Но брату наука давалась трудно. Училъ онъ часами то, что я выучивала въ полчаса. Няня безотлучно сидѣла около него, съ соболѣзнован³емъ качала головою, а иногда и бормотала что-то себѣ подъ носъ. Между нею и братомъ образовалась тѣснѣйшая связь и любовь. Никогда онъ не ложился спать, не простившись съ нею, она крестила его, а онъ, хотя никто его тому не училъ, цѣловалъ у нея руку; она, сознавая, вѣроятно, свою чисто-материнскую къ нему любовь и нѣжность, не противилась тому и съ умилен³емъ глядѣла на него. Матушка цѣнила любовь няни ко всѣмъ намъ, но въ особенности къ брату, и обходилась съ ней совсѣмъ иначе, чѣмъ тогда обходились съ нянями, какъ бы ихъ ни любили. Матушка относилась къ нянѣ скорѣе, какъ къ близкой родственницѣ, чѣмъ къ лицу подчиненному и служащему въ домѣ. Она съ ней сиживала вечеромъ, пивала съ ней чай, а въ отсутств³и отца сажала ее обѣдать съ собою, и разсуждали онѣ о хозяйствѣ, дѣтяхъ, ихъ состоян³и и будущности. Словомъ, Марья Семеновна была членомъ нашего семейства и имѣла свой голосъ. Во всемъ, что касалось вседневной жизни, она была совѣтница разумная, ревнивая блюстительница интересовъ дома и нашего благосостоян³я. Одинъ батюшка глядѣлъ неодобрительно на постоянное присутств³е няни при дракахъ, играхъ и чтен³яхъ Сережи, и еще больше порицалъ матушку за ея предпочтен³е къ старшему сыну. Когда матушка говаривала, что какая-либо вещь иди домъ, или имѣн³е будутъ Сереженькины, батюшка останавливалъ ее словомъ:
- Не знаю; у насъ еще, кромѣ его, четверо дѣтей.

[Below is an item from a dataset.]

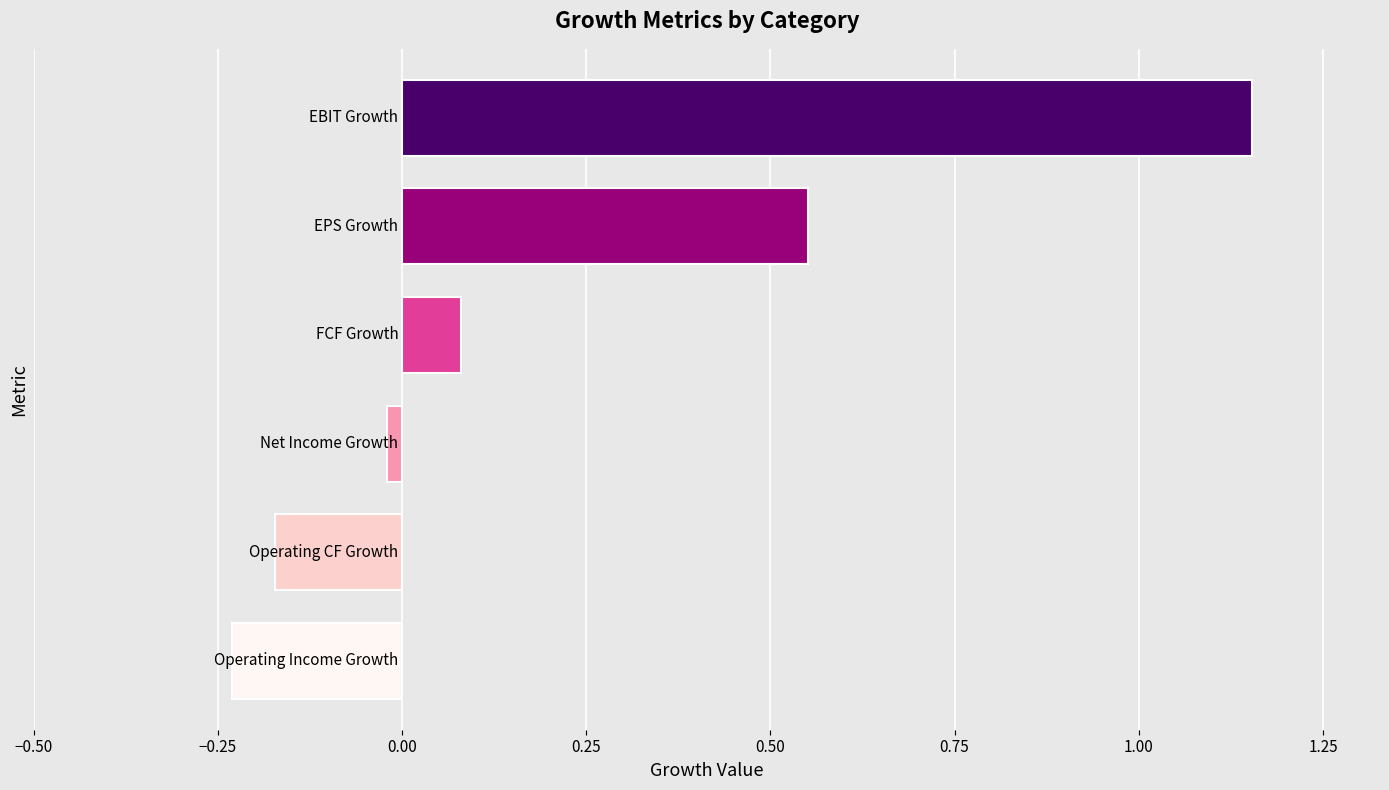

What is the sum of all values?

1.4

- То дѣвочки, возражала мать,- выйдутъ замужъ - отрѣзанный ломоть, а сыновей у насъ двое.
- А потому, что дѣвочка, такъ мнѣ ее по м³ру пустить? говорилъ отецъ съ досадой:- отдѣлить ее, потому что ей ни въ службу, ни въ должность идти нельзя! Нѣтъ, это дѣло грѣшное, несправедливое.

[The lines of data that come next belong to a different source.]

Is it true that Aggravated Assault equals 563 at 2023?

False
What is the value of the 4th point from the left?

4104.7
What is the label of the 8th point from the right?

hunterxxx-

- Съ тобою не сговоришь, отвѣчала матушка, весьма недовольная, и умолкала.
Вообще строй семьи нашей сложился странно. Вл³ян³е и направлен³е матери было французское, вл³ян³е и направлен³е батюшки русское, скажу - старовѣрческое, а мы, дѣти, росли между двухъ, не поддаваясь ни тому, ни другому. Могу сказать, что мы росли индифферентами, между этихъ двухъ течен³й. Въ моей памяти уцѣлѣли кое-как³е разговоры и семейныя картины, которыя я и разскажу, какъ помню.

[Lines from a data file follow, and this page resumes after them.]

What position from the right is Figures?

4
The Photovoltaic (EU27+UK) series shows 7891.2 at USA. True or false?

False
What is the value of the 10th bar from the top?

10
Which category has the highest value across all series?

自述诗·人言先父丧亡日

Осенью сиживали мы въ нашей круглой небольшой гостиной. Матушка помѣщалась на диванѣ, полукругомъ занимавшемъ всю стѣну, батюшка сиживалъ въ большихъ креслахъ и курилъ длинную трубку, такую длинную, что она лежала на полу. Около играли сестра Милочка и братъ Николаша, няня держала на рукахъ полуторагодовалую Надю, а я сидѣла подлѣ матушки. Она вязала на длинныхъ спицахъ какую-то фуфайку, которой не суждено было быть оконченной; по крайней мѣрѣ я помню только процессъ этого вязан³я въ продолжен³е нѣсколькихъ лѣтъ. Плохо подвигалась фуфайка: то возьметъ матушка книгу, то пойдетъ по хозяйству, а фуфайка лежитъ на столѣ. Плохая была она рукодѣльница, но работать желала по принципу и пр³учала меня. Когда она вязала фуфайку, я должна была вязать чулокъ изъ очень толстыхъ нитокъ. Вязанье чулка почитала я тяжкимъ наказан³емъ и поглядывала на матушку: авось встанетъ, авось уйдетъ, авось возьмется за книжку, а лишь только наставало это счастливое мгновен³е, какъ и мой чулокъ соединялся съ фуфайкой и покоился на столѣ часами, днями и... годами. Уѣдемъ къ бабушкѣ или въ Москву, оставимъ въ Воздвиженскомъ фуфайку и чулокъ, пр³ѣдемъ на зиму домой, опять появляется фуфайка и ненавистный мнѣ чулокъ. Этотъ-то чулокъ вязала я, однажды въ скучный вечеръ, сидя около матушки, когда разыгравш³яся дѣти толкнули трубку отца. Онъ всегда этого боялся, малѣйш³й толчокъ трубки отзывался очень сильно на чубукѣ и грозилъ зубамъ его.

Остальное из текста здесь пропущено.